● **WORK TO BE COMPLETED**: Nothing but a number is wanted here: the count of lines in the data holding the word "CROSS".

● **RECORDS SUPPLIED**:

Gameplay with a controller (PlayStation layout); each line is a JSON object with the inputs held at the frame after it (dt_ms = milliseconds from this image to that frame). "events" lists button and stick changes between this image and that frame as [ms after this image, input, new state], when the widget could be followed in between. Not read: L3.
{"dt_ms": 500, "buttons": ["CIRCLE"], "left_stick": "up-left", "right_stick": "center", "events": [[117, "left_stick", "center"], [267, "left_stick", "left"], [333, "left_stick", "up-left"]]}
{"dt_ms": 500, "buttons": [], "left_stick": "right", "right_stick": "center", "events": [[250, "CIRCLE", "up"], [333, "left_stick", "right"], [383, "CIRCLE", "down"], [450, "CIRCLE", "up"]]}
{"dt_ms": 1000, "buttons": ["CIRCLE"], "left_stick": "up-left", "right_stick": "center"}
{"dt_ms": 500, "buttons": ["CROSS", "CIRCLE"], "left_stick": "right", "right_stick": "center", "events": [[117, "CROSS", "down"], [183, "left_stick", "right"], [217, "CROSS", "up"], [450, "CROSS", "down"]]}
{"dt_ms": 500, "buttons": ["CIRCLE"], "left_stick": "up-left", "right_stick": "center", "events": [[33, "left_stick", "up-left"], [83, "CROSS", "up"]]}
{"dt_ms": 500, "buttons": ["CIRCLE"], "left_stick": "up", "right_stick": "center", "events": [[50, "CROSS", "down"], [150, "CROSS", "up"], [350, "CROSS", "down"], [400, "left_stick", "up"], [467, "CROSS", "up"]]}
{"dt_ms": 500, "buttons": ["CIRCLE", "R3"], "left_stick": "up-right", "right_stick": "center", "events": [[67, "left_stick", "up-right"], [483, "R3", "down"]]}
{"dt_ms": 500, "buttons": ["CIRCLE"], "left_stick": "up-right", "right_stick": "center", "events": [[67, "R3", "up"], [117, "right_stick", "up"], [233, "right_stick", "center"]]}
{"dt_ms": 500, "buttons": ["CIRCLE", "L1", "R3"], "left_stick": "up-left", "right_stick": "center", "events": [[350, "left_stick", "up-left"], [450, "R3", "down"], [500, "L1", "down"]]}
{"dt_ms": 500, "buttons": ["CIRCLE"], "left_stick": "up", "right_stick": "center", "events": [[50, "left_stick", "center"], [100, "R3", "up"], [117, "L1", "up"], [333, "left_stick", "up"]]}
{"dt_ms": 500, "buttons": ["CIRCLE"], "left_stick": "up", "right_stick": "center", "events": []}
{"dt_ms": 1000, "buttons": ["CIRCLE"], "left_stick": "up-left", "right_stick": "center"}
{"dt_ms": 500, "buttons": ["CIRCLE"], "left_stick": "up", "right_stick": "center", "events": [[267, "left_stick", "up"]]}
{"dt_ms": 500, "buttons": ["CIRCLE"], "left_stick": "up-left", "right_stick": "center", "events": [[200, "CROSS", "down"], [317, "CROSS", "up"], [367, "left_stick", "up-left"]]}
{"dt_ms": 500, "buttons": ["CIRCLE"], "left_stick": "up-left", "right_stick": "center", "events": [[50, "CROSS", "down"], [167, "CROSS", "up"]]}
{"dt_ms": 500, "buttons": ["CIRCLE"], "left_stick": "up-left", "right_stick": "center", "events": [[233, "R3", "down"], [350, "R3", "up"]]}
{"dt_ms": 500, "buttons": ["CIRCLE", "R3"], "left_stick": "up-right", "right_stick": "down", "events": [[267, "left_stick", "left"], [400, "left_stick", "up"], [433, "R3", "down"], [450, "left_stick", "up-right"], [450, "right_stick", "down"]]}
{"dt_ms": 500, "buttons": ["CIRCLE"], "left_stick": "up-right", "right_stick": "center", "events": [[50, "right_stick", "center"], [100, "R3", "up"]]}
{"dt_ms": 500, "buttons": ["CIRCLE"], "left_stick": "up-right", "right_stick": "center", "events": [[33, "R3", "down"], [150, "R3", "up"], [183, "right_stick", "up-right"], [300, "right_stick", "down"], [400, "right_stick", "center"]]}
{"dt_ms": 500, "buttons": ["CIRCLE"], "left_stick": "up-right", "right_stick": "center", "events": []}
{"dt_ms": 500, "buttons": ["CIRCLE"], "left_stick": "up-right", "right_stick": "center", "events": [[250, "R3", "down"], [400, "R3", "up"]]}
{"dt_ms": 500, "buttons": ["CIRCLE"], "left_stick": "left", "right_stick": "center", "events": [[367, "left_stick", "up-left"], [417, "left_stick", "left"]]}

● **EXPECTED ANSWER**: 5